1. Indexing 101
  2. Here's what I did to identify indexing issues
  3. And the verdict is …
  4. Key takeaways on general indexing problems

Google is open about the fact that not all pages found will be indexed. You can use the Google Search Console to view the pages on your website that are not indexed.

The Google Search Console can also provide you with useful information about the specific problem that was preventing a page from being indexed.
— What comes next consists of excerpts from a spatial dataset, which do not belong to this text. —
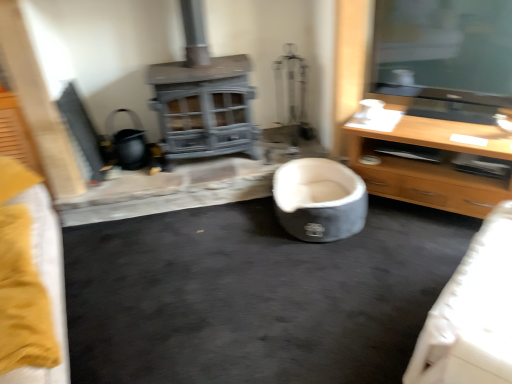
The image size is (512, 384). What are the coordinates of `blank space situated above light wood/finish tv stand at right (from a real-world perspective)` in the screenshot? It's located at (452, 123).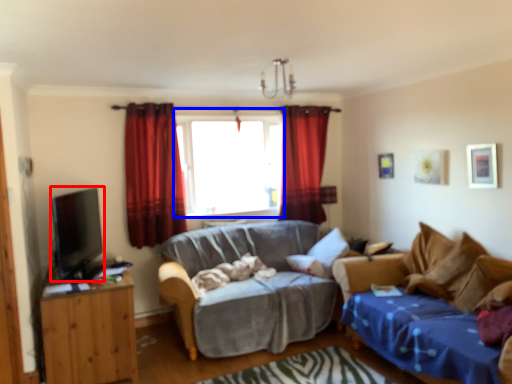
Question: Which of the following is the closest to the observer, open (highlighted by a red box) or window (highlighted by a blue box)?

Choices:
 (A) open
 (B) window

Answer: (A)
These issues include server errors, 404s, and indications that the page may have thin or duplicate content.

However, we never see data showing what problems are most common across the web.

So … I decided to collect data and do the statistics myself!

This article examines the most common indexing issues that are preventing your pages from showing up in Google Search.

Indexing 101

Indexing is like building a library, except that Google deals with websites instead of books.

advertising

Read on below

In order for your pages to appear in search, they must be properly indexed. For laypeople, Google has to find and save them.

Google can then analyze the content to decide which queries they might be relevant to.

Indexing is a requirement to get organic traffic from Google. And as more pages on your website are indexed, you have more chances of showing up in search results.

Because of this, it is very important for you to know if Google can index your content.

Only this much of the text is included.